Source: Global Times Published: 2019-3-20
US President Donald Trump (1st R) meets with Chinese Vice Premier Liu He (2nd L, front) at the Oval Office of the White House in Washington, D.C., the US, Feb. 22, 2019. (Xinhua/Liu Jie)
As Chinese and US officials appear to be racing for an agreement to end their trade war, Chinese analysts urged the two sides to focus more on the content rather than any artificial deadline to ensure a final deal would be equal and fair to both sides.
US Trade Representative Robert Lighthizer and US Secretary of Treasury Steven Mnuchin will visit Beijing next week to meet with Chinese Vice Premier Liu He for a fresh round of high-level negotiations, several US media outlets reported on Wednesday, citing US officials.
However, as of press time on Wednesday, there were no official announcements from either the US government or the Chinese government about the reported talks.
While officials on both sides stress that communications have been continuing between Chinese and US officials, face-to-face meetings have been paused since the latest round of talks in Washington in late February, as Chinese officials were focused on the annual legislative and political consultative sessions ended last week.

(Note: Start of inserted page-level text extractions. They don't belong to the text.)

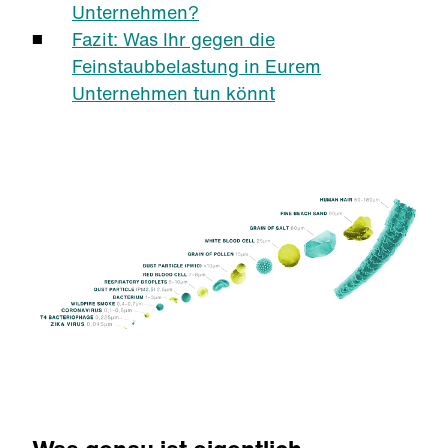
Unternehmen?
Fazit: Was Ihr gegen die
Feinstaubbelastung in Eurem
Unternehmen tun könnt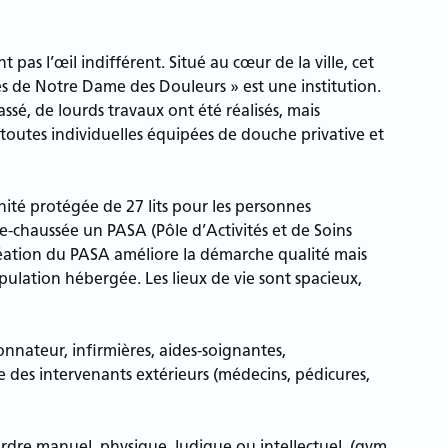
t pas l’œil indifférent. Situé au cœur de la ville, cet
es de Notre Dame des Douleurs » est une institution.
ssé, de lourds travaux ont été réalisés, mais
toutes individuelles équipées de douche privative et
nité protégée de 27 lits pour les personnes
-chaussée un PASA (Pôle d’Activités et de Soins
création du PASA améliore la démarche qualité mais
pulation hébergée. Les lieux de vie sont spacieux,
nnateur, infirmières, aides-soignantes,
des intervenants extérieurs (médecins, pédicures,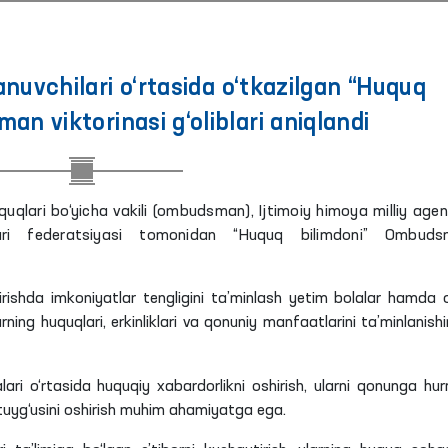
anuvchilari o‘rtasida o‘tkazilgan “Huquq
n viktorinasi g‘oliblari aniqlandi
quqlari bo‘yicha vakili (ombudsman), Ijtimoiy himoya milliy agent
ri federatsiyasi tomonidan “Huquq bilimdoni” Ombuds
hirishda imkoniyatlar tengligini ta’minlash yetim bolalar hamda 
ning huquqlari, erkinliklari va qonuniy manfaatlarini ta’minlanishi
alari o‘rtasida huquqiy xabardorlikni oshirish, ularni qonunga hu
 tuyg‘usini oshirish muhim ahamiyatga ega.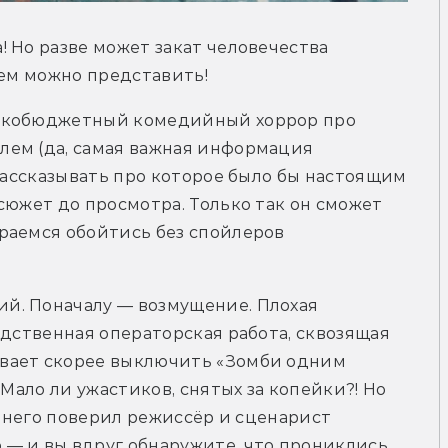
 Но разве может закат человечества 
чем можно представить!
зкобюджетный комедийный хоррор про 
ем (да, самая важная информация 
рассказывать про которое было бы настоящим 
сюжет до просмотра. Только так он сможет 
раемся обойтись без спойлеров 
. Поначалу — возмущение. Плохая 
едственная операторская работа, сквозящая 
вает скорее выключить «Зомби одним 
Мало ли ужастиков, снятых за копейки?! Но 
в него поверил режиссёр и сценарист 
— и вы вдруг обнаружите, что прониклись 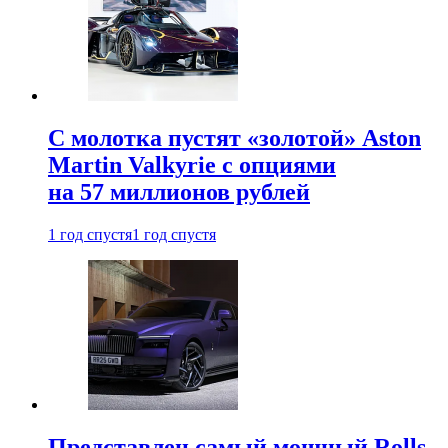
С молотка пустят «золотой» Aston
Martin Valkyrie с опциями
на 57 миллионов рублей
1 год спустя
1 год спустя
Представлен самый мощный Rolls-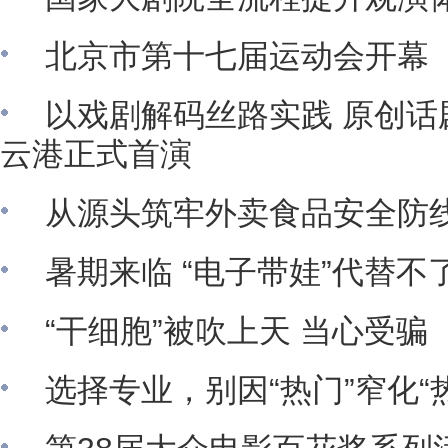
北京市第十七届运动会开幕
以戏剧解码丝路实践 原创话
云港正式首演
从源头筑牢外卖食品安全防
暑期来临 “电子带娃”代替不
“干细胞”被吹上天 当心受骗
选择专业，别因“热门”窄化“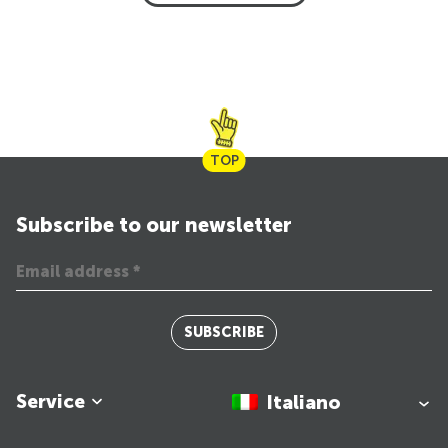
TOP
Subscribe to our newsletter
SUBSCRIBE
Service
Italiano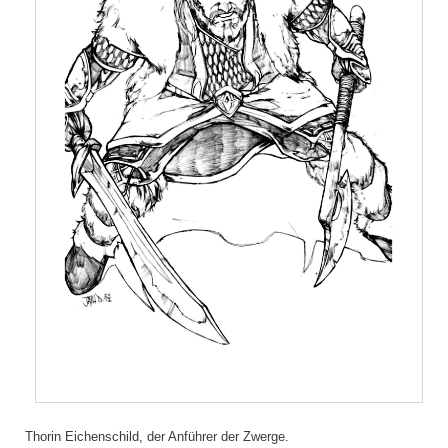
Thorin Eichenschild, der Anführer der Zwerge.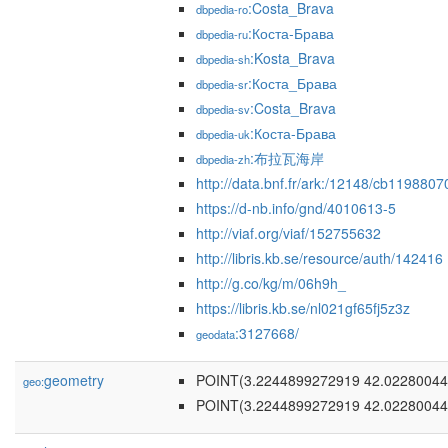
:Costa_Brava
dbpedia-ro
:Коста-Брава
dbpedia-ru
:Kosta_Brava
dbpedia-sh
:Коста_Брава
dbpedia-sr
:Costa_Brava
dbpedia-sv
:Коста-Брава
dbpedia-uk
:布拉瓦海岸
dbpedia-zh
http://data.bnf.fr/ark:/12148/cb11988
https://d-nb.info/gnd/4010613-5
http://viaf.org/viaf/152755632
http://libris.kb.se/resource/auth/142416
http://g.co/kg/m/06h9h_
https://libris.kb.se/nl021gf65fj5z3z
:3127668/
geodata
geometry
POINT(3.2244899272919 42.02280044
geo:
POINT(3.2244899272919 42.02280044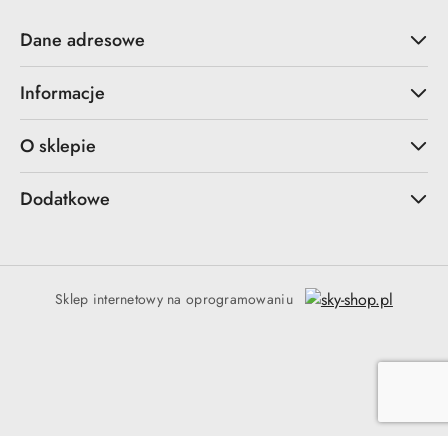
Dane adresowe
Informacje
O sklepie
Dodatkowe
Sklep internetowy na oprogramowaniu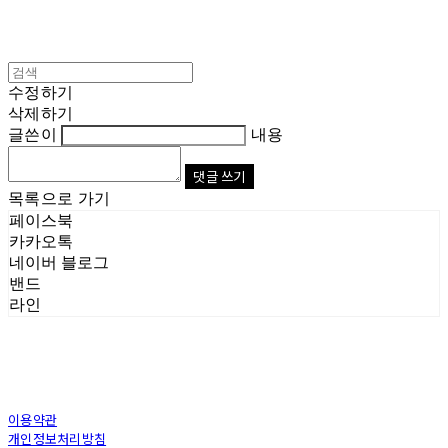
수정하기
삭제하기
글쓴이
내용
댓글 쓰기
목록으로 가기
페이스북
카카오톡
네이버 블로그
밴드
라인
이용약관
개인정보처리방침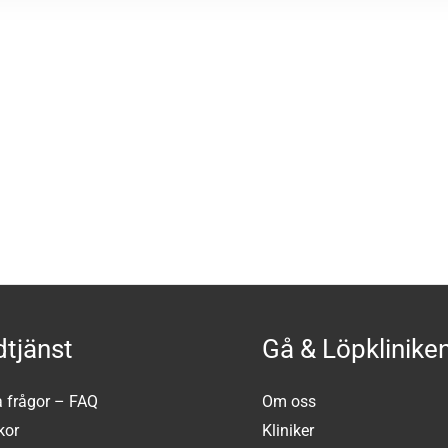
tjänst
Gå & Löpklinike
a frågor – FAQ
Om oss
kor
Kliniker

"We can see both sides are striving for common ground and their efforts are quite intense," He Weiwen, a former Chinese trade official, told the Global Times on Wednesday. "These are all good interactions."
However, though it is hoped that the two sides could reach a deal by the end of April, such a deadline is not important as long as both sides continue to talk, said He, who is also a senior fellow at the Center for China and Globalization.
"Our focus should be the content of the agreement, so that it is a fair and principled agreement for both sides," he said.
He noted that the two sides seem to be stuck in details about what to do with the tariffs already imposed and a review mechanism.
Chinese officials and analysts have indicated that, after a deal, all tariffs must be lifted and that checks on implementation should be two-way and fair. "If the US can check on China, why China cannot check on the US? If it's an equal agreement, then China should also be able to check on the US," He said.
While US officials are rushing to arrange a meeting between the leaders of the two countries for a summit, the Chinese side should be patient and make sure all details are worked out before agreeing to a meeting, experts said.
"We are still at a delicate state and we should not lower our guard," said Huo Jianguo, vice chairman of the China Society for World Trade Organization Studies.
He noted that both sides face pressure domestically to not only sign a deal but not to make too many concessions.
Though a complete overturn is "highly unlikely," both sides understand that "there is no way for them to return to the period of friendly cooperation and the overall trend will be competition and cooperation," Huo told the Global Times.
He Weiwen is a senior fellow of Chongyang Institute for Financial Studies at Renmin University of China.